Wie sehr wir Christen leider an erlebten Niederlagen und nicht an dem, was Gott sagt, orientieren, ließe sich durch einen Test problemlos bestätigen.

 

Wenn ich in einem Gottesdienst fragen würde, wie viele Anwesende wiedergeboren sind, dann könnte es sein, dass etwa 2/3 der Anwesenden sich melden.

Würde ich danach aber fragen, wie viele von Ihnen haben Sieg über Teufel, Sünde und Welt.

Wer von Ihnen ist ein Weltüberwinder?

Ich bin sicher, wenn überhaupt, dann würden sich nur wenige melden.

Dabei bestätigt es Gott durch Sein Wort eindeutig allen Wiedergeborenen, dass sie tatsächlich Weltüberwinder sind.

Allerdings hilft diese Tatsache Ihnen nur dann, wenn Du es glaubst.

Indem Du ganz einfach dafür „Danke“ sagst.

Um es nochmals zu betonen:

Der kühne Glaube an den Sieg über Sünde und Welt gründet sich nicht auf Erfahrungen sondern auf Gottes untrüglichem Wort.

Glaubst du – so hast du!

Glaubst du aber nicht, - so hast du auch nicht!

Wäre die Logik dazu!

Falls Du nicht oder noch nicht glaubst, dann begehst Du  einen gravierenden Fehler.

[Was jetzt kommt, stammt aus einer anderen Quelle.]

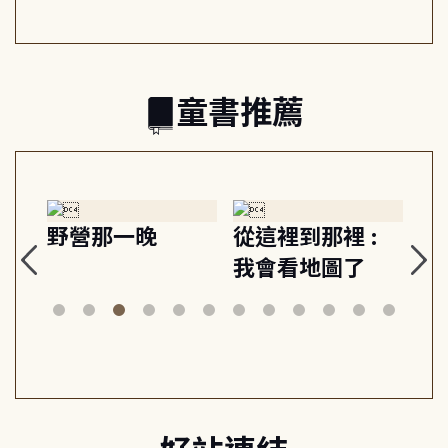
的親子關係
童書推薦
探
野營那一晚
從這裡到那裡 :
狗
的
我會看地圖了
美
案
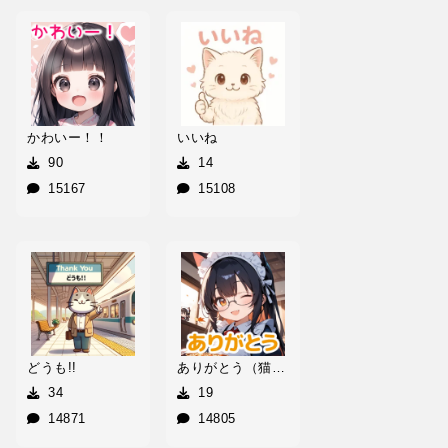
かわいー！！
いいね
90
14
15167
15108
どうも!!
ありがとう（猫耳眼鏡メイド）
34
19
14871
14805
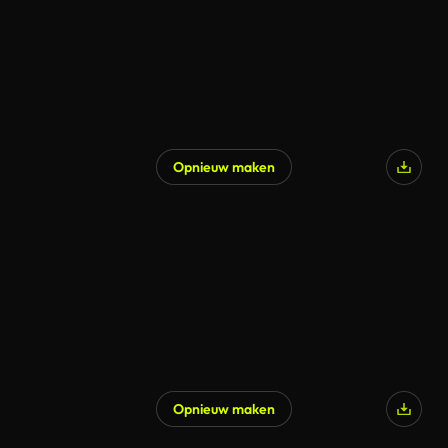
Opnieuw maken
Opnieuw maken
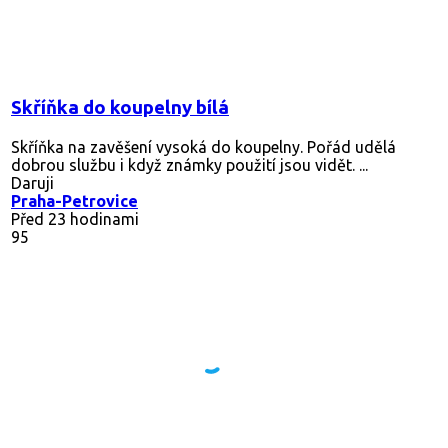
Skříňka do koupelny bílá
Skříňka na zavěšení vysoká do koupelny. Pořád udělá
dobrou službu i když známky použití jsou vidět. ...
Daruji
Praha-Petrovice
Před 23 hodinami
95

Setze  Unglauben nicht zur Norm.

Das würde Dir  die Tür zum sieghaften Glauben nur noch mehr verschließen.

Übrigens:

Kleinglaube, Verzagtheit und verzweifeltes Ringen um den eigenen Sieg, wären ein triftiger Grund, darüber Buße zu tun.

Statt dankbar zu glauben,  dass Christi Sieg Dir gehört,  willst Du  es lieber selber versuchen!

Höre auf, Dich  selbst erlösen zu wollen.

Manche werden vorsichtig fragen fragen:  Ja, aber wie soll und wird es weiter gehen?

Wird mich das gleich total verändern?

Wenn ich glaube, ein Weltüberwinder zu sein!

Werde ich keine Enttäuschung mehr erleben und keine Fehler mehr machen?

Nur keine Angst zu schnell vollkommen zu werden!!

Das ist übrigens ein häufiger Grund, auf den kühnen Satz vom Glaubenssieg, der die Welt bereits überwunden hat, lieber doch zu verzichten!

Man scheut sich, damit in die Ecke der Perfektionisten zu geraten.

Nochmals:

Nur keine Sorge!

Du wirst es lernen, zwischen der Glaubensstellung, die Deinen  Siegesstatus voll bejaht und der Glaubensverwirklichung im Alltag zu unterscheiden.

In die Glaubensstellung gelangst Du  durch einen Glaubensakt oder –schritt. Eben, - durch Deine Bekehrung.

Für die Glaubensbewährung braucht Dein  Erzieher, der Heilige Geist, sehr viel Zeit.

Er wird Dir  jedoch nur dann weiter helfen, wenn Du  grundsätzlich glaubst ,

die Welt mit Jesus bereits schon überwunden zu haben.

Und durch Jesus Sieger zu sein!!

Ja, Du wirst  sicher noch Fehler machen.

Weil wachsender Glaube gleichsam eingeübt werden muß.

Aber Du wirst  dabei immer wachsamer werden und aus Fehlern, die Du  machst,  wirst Du  profitieren.

Ich bin dankbar, dass die Bibel für das Wachstum im Glauben manche Beispiele hat.

So heißt es im Psalm 84, Vers 8:

   Sie erhalten einen Sieg nach dem andern

Beim Überwinden der Welt gibt es folglich einen Fortschritt.

Denn es heißt nicht: sie erhalten alle Siege zugleich.

Heute wird dieses Übel erkannt und besiegt und morgen ein nächstes!

Und wahrscheinlich wird der Heilige Geist  bis zu Deinem  Tode mit der Heiligung fortfahren müssen.

Ein Überwinderleben lässt uns demütiger werden.